Your output must be the lines below from the line containing "index dip: (247, 101)" to the line containing "thumb ip: (198, 145)", both lines included, reproduced exactly and without pictures.

===== Data for this exercise =====

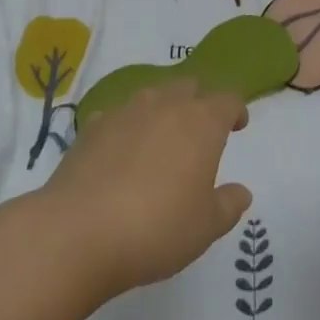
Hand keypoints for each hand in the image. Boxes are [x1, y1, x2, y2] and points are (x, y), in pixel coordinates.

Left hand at [37, 80, 251, 302]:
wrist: (78, 232)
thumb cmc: (156, 228)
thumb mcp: (205, 227)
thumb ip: (228, 205)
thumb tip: (241, 192)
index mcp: (202, 122)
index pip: (227, 100)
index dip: (235, 110)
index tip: (238, 125)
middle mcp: (166, 105)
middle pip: (189, 86)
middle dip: (198, 102)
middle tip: (200, 130)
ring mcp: (126, 111)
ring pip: (152, 95)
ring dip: (162, 109)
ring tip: (160, 138)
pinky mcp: (92, 126)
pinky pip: (117, 115)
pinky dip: (125, 127)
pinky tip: (120, 151)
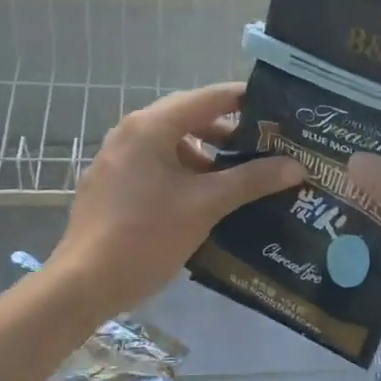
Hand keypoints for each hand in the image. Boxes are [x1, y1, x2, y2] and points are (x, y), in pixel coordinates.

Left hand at [51, 83, 303, 320]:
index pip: (209, 98)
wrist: (84, 282)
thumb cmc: (147, 236)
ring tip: (241, 177)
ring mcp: (117, 157)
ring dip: (207, 156)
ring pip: (173, 144)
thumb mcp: (205, 205)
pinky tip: (206, 199)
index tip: (280, 111)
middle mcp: (131, 131)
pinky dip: (184, 172)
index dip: (247, 101)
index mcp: (151, 126)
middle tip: (268, 146)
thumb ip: (251, 180)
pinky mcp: (112, 183)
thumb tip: (296, 166)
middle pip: (190, 118)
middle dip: (230, 132)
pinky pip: (156, 164)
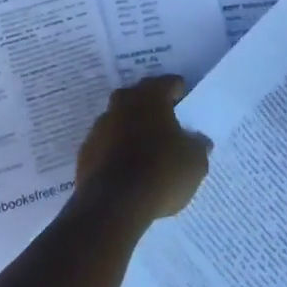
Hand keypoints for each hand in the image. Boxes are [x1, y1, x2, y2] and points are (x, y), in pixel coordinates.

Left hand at [76, 75, 210, 222]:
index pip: (169, 83)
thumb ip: (198, 145)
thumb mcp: (195, 162)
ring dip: (132, 128)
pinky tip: (126, 168)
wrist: (113, 203)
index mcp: (151, 96)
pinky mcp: (87, 149)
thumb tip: (199, 140)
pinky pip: (107, 142)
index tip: (186, 105)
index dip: (180, 92)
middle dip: (153, 107)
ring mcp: (101, 124)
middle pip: (141, 96)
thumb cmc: (161, 172)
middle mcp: (123, 102)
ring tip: (146, 149)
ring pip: (121, 118)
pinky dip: (116, 149)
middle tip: (168, 125)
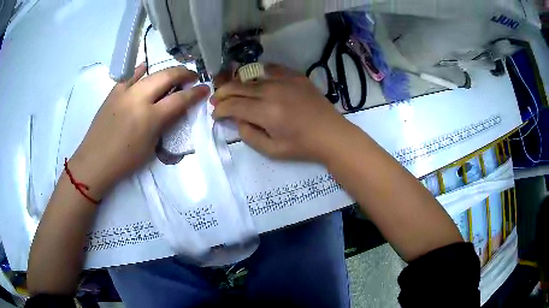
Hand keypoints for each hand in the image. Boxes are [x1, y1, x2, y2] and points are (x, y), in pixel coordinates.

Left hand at [69, 63, 209, 198]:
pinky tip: (145, 68)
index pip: (180, 99)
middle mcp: (139, 99)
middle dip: (184, 73)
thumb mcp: (150, 147)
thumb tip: (172, 110)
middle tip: (192, 76)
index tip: (205, 88)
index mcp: (150, 117)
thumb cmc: (125, 161)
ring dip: (166, 71)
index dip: (196, 93)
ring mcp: (125, 92)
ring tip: (173, 74)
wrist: (95, 161)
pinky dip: (140, 70)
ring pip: (150, 72)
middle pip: (167, 76)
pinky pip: (130, 75)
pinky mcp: (114, 92)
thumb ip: (163, 125)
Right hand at [212, 64, 351, 161]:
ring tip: (232, 90)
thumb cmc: (302, 146)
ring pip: (252, 77)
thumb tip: (237, 120)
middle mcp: (272, 91)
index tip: (216, 114)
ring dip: (238, 84)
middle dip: (222, 94)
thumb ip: (249, 135)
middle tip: (216, 100)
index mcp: (266, 112)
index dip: (220, 110)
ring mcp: (285, 80)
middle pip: (238, 87)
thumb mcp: (272, 150)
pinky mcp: (296, 76)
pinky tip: (256, 78)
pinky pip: (272, 69)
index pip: (233, 105)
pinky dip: (260, 73)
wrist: (332, 134)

=====

Written answer:
index dip: (247, 101)
index mcp: (151, 126)
middle tip: (268, 146)
thumb ip: (251, 180)
pinky mcp: (112, 183)
thumb tip: (296, 166)
middle pip: (190, 118)
middle dip: (230, 132)
pinky pip: (156, 164)
Hand keypoints for each hand in the image. Boxes are [x1, y1, x2, y2] and points are (x, y), in pixel coordinates.

Left hand at [76, 75, 210, 222]:
index pip: (169, 83)
thumb ip: (198, 145)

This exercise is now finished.